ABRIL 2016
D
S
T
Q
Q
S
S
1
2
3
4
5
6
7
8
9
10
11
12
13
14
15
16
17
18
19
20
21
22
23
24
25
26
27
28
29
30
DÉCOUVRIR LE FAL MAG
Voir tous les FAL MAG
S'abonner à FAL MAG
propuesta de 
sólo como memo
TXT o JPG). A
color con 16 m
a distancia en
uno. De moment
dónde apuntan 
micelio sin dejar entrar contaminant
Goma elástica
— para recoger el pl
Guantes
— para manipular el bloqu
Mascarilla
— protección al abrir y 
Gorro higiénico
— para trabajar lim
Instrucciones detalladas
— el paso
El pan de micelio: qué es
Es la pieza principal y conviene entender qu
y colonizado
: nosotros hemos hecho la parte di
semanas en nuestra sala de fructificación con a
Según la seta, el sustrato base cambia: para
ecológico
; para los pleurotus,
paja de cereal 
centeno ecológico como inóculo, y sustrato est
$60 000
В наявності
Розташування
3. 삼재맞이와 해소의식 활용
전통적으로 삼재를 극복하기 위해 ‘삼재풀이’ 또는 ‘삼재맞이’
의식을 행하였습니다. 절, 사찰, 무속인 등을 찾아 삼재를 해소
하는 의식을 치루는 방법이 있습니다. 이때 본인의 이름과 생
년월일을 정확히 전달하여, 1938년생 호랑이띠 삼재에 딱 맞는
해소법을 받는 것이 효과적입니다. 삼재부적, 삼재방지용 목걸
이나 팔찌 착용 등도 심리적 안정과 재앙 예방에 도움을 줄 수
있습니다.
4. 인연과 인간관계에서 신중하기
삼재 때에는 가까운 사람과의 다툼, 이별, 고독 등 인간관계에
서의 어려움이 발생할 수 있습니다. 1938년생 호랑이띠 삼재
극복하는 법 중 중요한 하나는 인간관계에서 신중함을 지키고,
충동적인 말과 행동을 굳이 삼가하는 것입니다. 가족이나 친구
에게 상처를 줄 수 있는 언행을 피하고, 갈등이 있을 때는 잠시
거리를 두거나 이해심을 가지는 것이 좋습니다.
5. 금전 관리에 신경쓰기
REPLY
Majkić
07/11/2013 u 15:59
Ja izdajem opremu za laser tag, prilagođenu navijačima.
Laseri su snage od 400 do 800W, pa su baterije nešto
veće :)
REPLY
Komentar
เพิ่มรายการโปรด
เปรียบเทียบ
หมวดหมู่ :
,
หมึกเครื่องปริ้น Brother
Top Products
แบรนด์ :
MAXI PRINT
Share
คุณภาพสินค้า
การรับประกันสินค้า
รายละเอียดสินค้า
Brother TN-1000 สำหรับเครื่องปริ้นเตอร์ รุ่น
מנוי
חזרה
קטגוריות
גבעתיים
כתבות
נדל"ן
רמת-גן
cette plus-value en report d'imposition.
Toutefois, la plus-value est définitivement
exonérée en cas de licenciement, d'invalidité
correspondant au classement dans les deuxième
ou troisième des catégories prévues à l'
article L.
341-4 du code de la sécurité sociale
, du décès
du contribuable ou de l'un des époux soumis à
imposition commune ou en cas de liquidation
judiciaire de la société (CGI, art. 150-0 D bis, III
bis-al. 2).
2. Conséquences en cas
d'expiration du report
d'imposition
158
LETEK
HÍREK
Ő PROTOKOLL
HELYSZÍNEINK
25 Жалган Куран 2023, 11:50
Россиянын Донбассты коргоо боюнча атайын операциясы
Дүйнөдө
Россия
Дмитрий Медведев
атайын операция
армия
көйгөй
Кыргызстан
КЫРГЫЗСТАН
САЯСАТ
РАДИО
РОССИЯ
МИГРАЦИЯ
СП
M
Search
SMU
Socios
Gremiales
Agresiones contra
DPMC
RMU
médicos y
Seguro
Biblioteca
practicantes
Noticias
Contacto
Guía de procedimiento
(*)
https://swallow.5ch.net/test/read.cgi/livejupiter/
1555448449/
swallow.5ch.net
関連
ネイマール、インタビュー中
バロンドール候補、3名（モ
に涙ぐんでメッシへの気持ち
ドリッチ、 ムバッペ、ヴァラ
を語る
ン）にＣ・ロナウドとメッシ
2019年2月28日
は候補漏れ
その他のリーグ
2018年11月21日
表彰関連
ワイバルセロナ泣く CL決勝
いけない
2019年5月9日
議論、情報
++++++++
Copy each line from the data that features the string "Brother".

หมึกเครื่องปริ้น Brother
Brother TN-1000 สำหรับเครื่องปริ้นเตอร์ รุ่น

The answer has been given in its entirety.